• _Work required_:
Please give the material from the line containing "revisions to return" through the last line of the material, both ends included, as a JSON list of strings with one string per line and blank lines left out.

• _Data supplied_:
== Segment start ==

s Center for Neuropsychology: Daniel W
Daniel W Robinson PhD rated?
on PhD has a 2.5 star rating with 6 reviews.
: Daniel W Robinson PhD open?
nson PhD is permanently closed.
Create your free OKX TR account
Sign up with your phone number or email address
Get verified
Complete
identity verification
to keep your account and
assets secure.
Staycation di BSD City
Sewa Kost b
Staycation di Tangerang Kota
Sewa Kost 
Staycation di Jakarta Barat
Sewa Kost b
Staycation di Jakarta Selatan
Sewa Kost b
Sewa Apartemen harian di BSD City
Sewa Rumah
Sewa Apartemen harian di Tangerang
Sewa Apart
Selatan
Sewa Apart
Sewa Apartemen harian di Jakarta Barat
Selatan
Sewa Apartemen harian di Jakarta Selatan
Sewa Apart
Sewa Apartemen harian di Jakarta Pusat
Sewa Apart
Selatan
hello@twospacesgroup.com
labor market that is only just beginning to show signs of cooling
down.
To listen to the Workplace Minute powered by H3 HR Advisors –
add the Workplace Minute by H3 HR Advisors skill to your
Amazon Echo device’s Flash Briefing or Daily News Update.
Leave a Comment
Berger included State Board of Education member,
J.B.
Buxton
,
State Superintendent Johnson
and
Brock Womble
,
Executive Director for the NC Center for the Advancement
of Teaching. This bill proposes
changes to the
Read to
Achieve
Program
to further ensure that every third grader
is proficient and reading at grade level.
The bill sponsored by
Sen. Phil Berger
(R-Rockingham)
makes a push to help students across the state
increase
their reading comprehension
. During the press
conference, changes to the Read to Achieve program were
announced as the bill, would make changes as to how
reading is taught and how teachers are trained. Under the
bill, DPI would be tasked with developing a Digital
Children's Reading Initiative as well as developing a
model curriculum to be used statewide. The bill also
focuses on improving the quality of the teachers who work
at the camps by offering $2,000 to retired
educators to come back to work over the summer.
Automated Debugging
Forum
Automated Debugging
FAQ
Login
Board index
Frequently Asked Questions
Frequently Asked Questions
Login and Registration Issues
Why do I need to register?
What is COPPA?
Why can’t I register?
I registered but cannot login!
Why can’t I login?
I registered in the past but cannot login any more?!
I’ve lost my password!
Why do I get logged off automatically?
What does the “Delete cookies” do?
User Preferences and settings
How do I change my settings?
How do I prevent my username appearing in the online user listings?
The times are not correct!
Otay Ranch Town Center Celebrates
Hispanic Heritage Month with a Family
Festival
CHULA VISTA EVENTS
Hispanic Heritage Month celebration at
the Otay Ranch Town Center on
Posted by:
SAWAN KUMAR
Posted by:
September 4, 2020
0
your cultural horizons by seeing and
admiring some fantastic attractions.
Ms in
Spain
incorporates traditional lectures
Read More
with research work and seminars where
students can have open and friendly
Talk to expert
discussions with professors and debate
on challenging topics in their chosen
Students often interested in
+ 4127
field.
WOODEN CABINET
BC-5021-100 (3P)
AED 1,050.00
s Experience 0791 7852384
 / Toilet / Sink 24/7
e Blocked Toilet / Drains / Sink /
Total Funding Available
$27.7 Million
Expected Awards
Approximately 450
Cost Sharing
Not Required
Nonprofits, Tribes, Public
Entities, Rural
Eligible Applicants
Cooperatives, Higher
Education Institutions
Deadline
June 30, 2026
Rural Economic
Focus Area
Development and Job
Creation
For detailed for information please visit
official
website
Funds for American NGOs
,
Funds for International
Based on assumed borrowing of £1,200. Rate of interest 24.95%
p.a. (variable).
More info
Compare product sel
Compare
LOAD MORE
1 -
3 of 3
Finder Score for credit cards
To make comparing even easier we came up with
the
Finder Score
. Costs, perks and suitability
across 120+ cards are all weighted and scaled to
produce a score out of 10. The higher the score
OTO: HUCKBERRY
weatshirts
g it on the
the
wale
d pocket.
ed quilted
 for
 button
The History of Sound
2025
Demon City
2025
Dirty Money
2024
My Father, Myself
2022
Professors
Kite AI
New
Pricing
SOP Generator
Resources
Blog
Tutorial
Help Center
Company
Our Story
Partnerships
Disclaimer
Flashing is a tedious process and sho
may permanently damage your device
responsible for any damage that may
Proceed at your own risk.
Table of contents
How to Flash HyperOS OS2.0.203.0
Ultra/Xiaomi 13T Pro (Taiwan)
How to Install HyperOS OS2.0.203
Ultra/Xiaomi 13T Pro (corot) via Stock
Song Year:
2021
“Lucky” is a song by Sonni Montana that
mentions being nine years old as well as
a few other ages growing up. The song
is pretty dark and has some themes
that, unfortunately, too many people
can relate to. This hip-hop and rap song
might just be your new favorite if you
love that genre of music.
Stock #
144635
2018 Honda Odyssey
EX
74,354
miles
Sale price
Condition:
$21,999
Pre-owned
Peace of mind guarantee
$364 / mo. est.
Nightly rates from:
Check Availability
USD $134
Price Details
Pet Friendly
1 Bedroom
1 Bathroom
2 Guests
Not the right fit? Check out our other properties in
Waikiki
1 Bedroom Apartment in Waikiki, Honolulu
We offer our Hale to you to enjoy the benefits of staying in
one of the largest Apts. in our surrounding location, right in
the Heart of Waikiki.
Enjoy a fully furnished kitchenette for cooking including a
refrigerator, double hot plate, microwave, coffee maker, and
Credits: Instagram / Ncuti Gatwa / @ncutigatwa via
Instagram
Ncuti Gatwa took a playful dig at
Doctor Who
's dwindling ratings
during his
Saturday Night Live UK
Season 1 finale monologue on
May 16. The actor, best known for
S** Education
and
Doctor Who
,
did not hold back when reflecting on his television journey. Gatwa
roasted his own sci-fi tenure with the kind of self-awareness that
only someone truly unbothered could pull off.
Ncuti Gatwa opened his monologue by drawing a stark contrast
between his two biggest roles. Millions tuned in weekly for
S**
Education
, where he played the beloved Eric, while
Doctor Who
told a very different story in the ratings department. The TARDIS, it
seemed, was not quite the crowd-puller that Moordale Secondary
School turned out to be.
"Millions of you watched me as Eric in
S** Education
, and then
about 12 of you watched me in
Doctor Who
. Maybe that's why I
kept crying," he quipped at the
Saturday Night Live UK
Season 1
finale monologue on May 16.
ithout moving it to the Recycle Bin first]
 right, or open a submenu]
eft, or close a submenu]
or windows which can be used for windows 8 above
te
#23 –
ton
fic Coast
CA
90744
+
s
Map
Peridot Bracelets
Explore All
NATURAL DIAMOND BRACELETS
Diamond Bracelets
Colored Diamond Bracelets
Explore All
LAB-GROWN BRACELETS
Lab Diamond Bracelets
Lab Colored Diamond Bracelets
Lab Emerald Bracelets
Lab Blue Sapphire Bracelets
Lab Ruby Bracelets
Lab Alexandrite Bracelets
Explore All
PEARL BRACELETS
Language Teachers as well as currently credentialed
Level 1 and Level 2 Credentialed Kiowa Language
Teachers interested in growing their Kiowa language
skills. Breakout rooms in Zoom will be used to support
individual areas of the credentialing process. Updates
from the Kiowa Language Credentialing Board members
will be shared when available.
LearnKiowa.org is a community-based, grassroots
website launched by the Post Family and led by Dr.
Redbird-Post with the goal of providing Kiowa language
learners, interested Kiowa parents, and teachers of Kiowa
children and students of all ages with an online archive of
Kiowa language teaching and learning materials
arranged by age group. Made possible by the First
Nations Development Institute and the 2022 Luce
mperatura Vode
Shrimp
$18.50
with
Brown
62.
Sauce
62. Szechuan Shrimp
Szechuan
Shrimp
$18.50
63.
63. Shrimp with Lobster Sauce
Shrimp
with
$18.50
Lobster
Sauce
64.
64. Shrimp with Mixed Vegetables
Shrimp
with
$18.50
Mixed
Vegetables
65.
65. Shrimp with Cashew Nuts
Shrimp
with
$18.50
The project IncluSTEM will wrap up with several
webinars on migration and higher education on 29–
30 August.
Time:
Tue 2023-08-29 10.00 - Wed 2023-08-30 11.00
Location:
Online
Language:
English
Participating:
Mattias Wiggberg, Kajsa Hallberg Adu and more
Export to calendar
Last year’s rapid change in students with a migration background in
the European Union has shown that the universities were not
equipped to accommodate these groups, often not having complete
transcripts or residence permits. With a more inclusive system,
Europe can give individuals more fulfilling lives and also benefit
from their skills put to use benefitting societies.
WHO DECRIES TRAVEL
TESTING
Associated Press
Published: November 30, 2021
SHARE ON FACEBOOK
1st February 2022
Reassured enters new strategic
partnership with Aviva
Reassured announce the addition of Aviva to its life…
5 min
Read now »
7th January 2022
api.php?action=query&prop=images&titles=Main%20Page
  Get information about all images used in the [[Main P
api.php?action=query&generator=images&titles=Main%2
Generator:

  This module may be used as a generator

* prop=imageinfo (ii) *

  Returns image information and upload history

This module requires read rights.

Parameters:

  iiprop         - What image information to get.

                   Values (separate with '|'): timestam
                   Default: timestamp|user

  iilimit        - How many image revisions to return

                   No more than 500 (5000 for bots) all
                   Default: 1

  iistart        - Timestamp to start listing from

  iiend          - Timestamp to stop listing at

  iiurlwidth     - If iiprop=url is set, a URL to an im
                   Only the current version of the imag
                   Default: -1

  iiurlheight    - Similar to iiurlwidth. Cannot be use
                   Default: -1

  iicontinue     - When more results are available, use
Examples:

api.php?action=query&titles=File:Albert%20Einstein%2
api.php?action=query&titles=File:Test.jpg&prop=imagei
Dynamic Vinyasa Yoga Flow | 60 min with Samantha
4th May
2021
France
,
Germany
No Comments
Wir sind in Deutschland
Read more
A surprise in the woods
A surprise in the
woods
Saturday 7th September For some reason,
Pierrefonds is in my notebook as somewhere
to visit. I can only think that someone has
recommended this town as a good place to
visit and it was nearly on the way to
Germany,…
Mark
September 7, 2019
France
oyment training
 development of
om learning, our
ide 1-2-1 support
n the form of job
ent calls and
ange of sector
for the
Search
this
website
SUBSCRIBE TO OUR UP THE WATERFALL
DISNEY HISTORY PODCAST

== Segment end ==

• _Completed task_:
[
  "  iilimit        - How many image revisions to return",
  "                   No more than 500 (5000 for bots) all",
  "                   Default: 1",
  "  iistart        - Timestamp to start listing from",
  "  iiend          - Timestamp to stop listing at",
  "  iiurlwidth     - If iiprop=url is set, a URL to an im",
  "                   Only the current version of the imag",
  "                   Default: -1",
  "  iiurlheight    - Similar to iiurlwidth. Cannot be use",
  "                   Default: -1",
  "  iicontinue     - When more results are available, use",
  "Examples:",
  "api.php?action=query&titles=File:Albert%20Einstein%2",
  "api.php?action=query&titles=File:Test.jpg&prop=imagei",
  "Dynamic Vinyasa Yoga Flow | 60 min with Samantha",
  "4th May",
  "2021",
  "France",
  ",",
  "Germany",
  "No Comments",
  "Wir sind in Deutschland",
  "Read more",
  "A surprise in the woods",
  "A surprise in the",
  "woods",
  "Saturday 7th September For some reason,",
  "Pierrefonds is in my notebook as somewhere",
  "to visit. I can only think that someone has",
  "recommended this town as a good place to",
  "visit and it was nearly on the way to",
  "Germany,…",
  "Mark",
  "September 7, 2019",
  "France",
  "oyment training",
  " development of",
  "om learning, our",
  "ide 1-2-1 support",
  "n the form of job",
  "ent calls and",
  "ange of sector",
  "for the",
  "Search",
  "this",
  "website",
  "SUBSCRIBE TO OUR UP THE WATERFALL",
  "DISNEY HISTORY PODCAST"
]